Requirement A -> Rewrite the entries from the line with "order: Coleoptera" through the line with "genus: Geranium", changing "common name" to "popular name" and keeping everything else the same.
-- Source start --
If you don't want to write for these machines anyway, why do you care
at all about the six character limit?  Most Unix systems support names
at least 16 characters long, and so do most other new systems.

My point is that you should stop all this noise about the six monocase
character external identifer MINIMUM maximum.  The arguments are going
round and round, and it does not make one bit of difference to the
majority of programmers, since they don't have to deal with the low
end implementation.  A compiler that supports 32767 character externals
using the full ISO latin 1 character set can still be fully conforming --
a compiler that supports only 5 character mono-case character externals
cannot.  That is all that there is to it.  Now, let us get on to some
more contriversial topics, y'know, things that matter.  Huh?
-- 
					Daniel A. Glasser
					...!ihnp4!chinet!dag
					...!ihnp4!mwc!dag
					...!ihnp4!mwc!gorgon!dag
	One of those things that goes "BUMP!!! (ouch!)" in the night.

peter@sugar.UUCP (Peter da Silva) (10/28/87)

In article <234@snark.UUCP>, eric@snark.UUCP (Eric S. Raymond) writes:
> In article <9840@brl-adm.ARPA>, vis!greg@bass.nosc.MIL writes:
> > A source to source translator can be provided which reduces the
> > significance of C external identifiers to six monocase characters.
> Three cheers for this man! He has found a way to cut the Gordian knot!

I'm afraid not. This may be a way to compile non-conformant programs on
6-character systems. It is *not* a way to get away with requiring longer
names. What happens when you want to call routines in languages other
than 'C' that have not gone through this mapping?
-- 
-- Peter da Silva  `-_-'  ...!hoptoad!academ!uhnix1!sugar!peter
-- Disclaimer: These U aren't mere opinions... these are *values*.

peter@sugar.UUCP (10/28/87)

> > Radix-40
> I'm sure you mean RAD50

Well, it was called both, depending on whether or not the radix of the
radix was in decimal or octal. 40 decimal = 50 octal, you see. And you
know how DEC feels about octal. I guess it depends on the order you read
the manuals what you ended up calling it.
-- 
-- Peter da Silva  `-_-'  ...!hoptoad!academ!uhnix1!sugar!peter
-- Disclaimer: These U aren't mere opinions... these are *values*.

greg@bass.nosc.MIL (10/30/87)

Thanks to Doug and others for responding to my proposal, I'm grateful
for the attention its getting.  Let me take a few minutes and respond
to some of the points which Doug raised.

	From: Doug Gwyn <gwyn@BRL-SMOKE.arpa>
	Subject: Re: MAJOR ANSI C FLAW (my opinion, of course)
	Date: 26 Oct 87 21:05:11 GMT
	To: info-c@BRL-SMOKE.arpa
	
	It's not clear what good it would do to send this to X3J11.

My understanding is that X3J11's restriction on external names will
cause the writers and standardizers of C bindings for libraries and
packages to use much less mnemonic names than they would wish.  Given
all of the fancy graphics, database, window managing, mathematics,
etc. libraries and packages we're accumulating, this restriction will
significantly reduce the clarity of our code, leading to many errors
during development, and much more trouble and expense during program
maintenance.  On top of that, all of these little unmnemonic names,
and the comments and defines which try to explain them will be ugly.
-- Source end --
-- Dataset extract start --
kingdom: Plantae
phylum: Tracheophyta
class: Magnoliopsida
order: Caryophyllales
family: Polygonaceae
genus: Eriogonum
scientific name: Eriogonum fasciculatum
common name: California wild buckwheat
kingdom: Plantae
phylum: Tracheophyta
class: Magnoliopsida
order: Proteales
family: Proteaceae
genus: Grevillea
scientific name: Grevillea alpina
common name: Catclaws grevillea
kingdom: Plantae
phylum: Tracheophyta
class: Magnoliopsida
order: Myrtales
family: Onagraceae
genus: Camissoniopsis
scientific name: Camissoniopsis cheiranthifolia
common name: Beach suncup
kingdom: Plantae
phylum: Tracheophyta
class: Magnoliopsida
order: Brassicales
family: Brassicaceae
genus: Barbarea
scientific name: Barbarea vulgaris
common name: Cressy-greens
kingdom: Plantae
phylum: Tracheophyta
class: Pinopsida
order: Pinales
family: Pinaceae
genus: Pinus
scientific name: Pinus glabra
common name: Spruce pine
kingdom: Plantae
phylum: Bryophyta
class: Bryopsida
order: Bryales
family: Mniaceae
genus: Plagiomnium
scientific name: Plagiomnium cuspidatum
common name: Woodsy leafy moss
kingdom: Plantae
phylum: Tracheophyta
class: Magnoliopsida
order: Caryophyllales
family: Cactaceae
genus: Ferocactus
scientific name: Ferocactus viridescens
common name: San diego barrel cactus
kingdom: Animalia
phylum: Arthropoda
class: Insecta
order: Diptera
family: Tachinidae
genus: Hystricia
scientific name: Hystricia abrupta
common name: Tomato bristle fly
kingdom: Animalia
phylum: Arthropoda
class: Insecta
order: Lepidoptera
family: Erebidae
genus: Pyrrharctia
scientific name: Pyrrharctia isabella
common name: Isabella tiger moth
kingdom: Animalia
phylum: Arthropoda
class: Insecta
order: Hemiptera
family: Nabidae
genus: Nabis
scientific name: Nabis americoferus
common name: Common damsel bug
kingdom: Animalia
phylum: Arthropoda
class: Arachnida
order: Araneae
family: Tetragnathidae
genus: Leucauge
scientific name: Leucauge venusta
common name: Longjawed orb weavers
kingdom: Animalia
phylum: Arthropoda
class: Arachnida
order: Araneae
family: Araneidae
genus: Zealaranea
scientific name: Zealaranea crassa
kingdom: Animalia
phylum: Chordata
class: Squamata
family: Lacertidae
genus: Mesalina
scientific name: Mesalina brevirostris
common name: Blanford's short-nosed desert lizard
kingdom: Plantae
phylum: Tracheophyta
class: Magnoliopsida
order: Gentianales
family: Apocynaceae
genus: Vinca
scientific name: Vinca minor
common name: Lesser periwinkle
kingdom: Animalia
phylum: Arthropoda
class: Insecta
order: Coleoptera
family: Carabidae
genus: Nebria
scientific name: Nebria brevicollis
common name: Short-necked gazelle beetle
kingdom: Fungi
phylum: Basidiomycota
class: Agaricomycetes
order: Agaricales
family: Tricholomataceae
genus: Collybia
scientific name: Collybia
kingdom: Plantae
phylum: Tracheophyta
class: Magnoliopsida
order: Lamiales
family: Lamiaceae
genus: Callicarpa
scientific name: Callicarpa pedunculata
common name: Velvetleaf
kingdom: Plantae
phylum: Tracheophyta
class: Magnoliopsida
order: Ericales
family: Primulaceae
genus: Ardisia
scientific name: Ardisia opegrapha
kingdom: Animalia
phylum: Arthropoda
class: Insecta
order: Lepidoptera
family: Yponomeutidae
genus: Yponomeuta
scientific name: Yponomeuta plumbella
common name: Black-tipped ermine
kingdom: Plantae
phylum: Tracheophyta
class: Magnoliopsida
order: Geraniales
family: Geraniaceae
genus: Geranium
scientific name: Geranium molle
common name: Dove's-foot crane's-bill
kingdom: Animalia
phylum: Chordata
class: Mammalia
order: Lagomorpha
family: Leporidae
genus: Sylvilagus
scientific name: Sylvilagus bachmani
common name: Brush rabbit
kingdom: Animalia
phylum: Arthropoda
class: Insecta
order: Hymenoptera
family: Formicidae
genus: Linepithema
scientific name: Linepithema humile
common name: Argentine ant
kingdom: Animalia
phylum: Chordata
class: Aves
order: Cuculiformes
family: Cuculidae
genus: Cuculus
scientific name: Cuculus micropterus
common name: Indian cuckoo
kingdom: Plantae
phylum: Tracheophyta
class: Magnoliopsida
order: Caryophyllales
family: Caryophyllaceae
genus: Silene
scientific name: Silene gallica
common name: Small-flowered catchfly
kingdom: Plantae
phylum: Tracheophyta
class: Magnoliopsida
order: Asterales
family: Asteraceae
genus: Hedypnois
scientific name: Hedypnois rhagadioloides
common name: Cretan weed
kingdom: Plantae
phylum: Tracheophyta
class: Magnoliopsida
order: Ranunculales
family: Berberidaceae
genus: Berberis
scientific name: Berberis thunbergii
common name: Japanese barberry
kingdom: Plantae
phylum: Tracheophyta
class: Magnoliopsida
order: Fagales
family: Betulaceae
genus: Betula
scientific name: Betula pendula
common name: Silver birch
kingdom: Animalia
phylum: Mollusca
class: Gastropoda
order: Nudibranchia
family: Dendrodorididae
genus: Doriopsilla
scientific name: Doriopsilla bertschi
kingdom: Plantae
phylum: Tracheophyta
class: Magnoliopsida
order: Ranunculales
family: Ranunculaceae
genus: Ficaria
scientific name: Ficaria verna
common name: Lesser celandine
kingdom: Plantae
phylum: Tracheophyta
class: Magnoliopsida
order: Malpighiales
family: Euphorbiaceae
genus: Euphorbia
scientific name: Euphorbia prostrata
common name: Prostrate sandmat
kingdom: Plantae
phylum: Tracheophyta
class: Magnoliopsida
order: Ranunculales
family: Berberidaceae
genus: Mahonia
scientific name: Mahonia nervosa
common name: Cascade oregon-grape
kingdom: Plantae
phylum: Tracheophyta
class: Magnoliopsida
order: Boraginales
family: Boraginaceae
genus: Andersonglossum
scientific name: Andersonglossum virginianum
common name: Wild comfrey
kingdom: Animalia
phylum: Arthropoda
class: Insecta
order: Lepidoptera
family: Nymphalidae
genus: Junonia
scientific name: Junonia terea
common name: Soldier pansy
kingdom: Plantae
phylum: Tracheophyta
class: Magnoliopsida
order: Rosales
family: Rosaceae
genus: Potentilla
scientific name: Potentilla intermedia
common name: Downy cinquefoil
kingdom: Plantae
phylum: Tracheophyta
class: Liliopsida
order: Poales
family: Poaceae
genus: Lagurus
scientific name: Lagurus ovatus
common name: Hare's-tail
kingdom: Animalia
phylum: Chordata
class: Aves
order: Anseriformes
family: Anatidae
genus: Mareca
-- Dataset extract end --
Requirement B -> Carry on the thread about the six-character limit on C external names from the point where it stops.

Exercise output A ->
order: Coleoptera
family: Carabidae
genus: Nebria
scientific name: Nebria brevicollis
popular name: Short-necked gazelle beetle
kingdom: Fungi
phylum: Basidiomycota
class: Agaricomycetes
order: Agaricales
family: Tricholomataceae
genus: Collybia
scientific name: Collybia
kingdom: Plantae
phylum: Tracheophyta
class: Magnoliopsida
order: Lamiales
family: Lamiaceae
genus: Callicarpa
scientific name: Callicarpa pedunculata
popular name: Velvetleaf
kingdom: Plantae
phylum: Tracheophyta
class: Magnoliopsida
order: Ericales
family: Primulaceae
genus: Ardisia
scientific name: Ardisia opegrapha
kingdom: Animalia
phylum: Arthropoda
class: Insecta
order: Lepidoptera
family: Yponomeutidae
genus: Yponomeuta
scientific name: Yponomeuta plumbella
popular name: Black-tipped ermine
kingdom: Plantae
phylum: Tracheophyta
class: Magnoliopsida
order: Geraniales
family: Geraniaceae
genus: Geranium

Exercise output B ->
My impression is that X3J11 appreciates this and has only agreed to
the restriction because no other way was seen to allow C to work with
standard linkers - a necessity, I agree.  My proposal provides a way
to have long identifiers AND work with existing linkers.  It is
intended to allow X3J11 to give external identifiers the same
requirements as for internal ids, without compromising portability or
X3J11's mandate.  As Doug and other members of X3J11 has said, this is
what they want but thought they couldn't have.
	
	Since information is being lost, in general you can also get
	collisions between short version of names across multiple
	translation units (object modules), since they're compiled
	entirely separately so that no single hash table can guarantee
	uniqueness (unless you want to maintain a system-wide single
	hash table for all C external identifiers ever seen).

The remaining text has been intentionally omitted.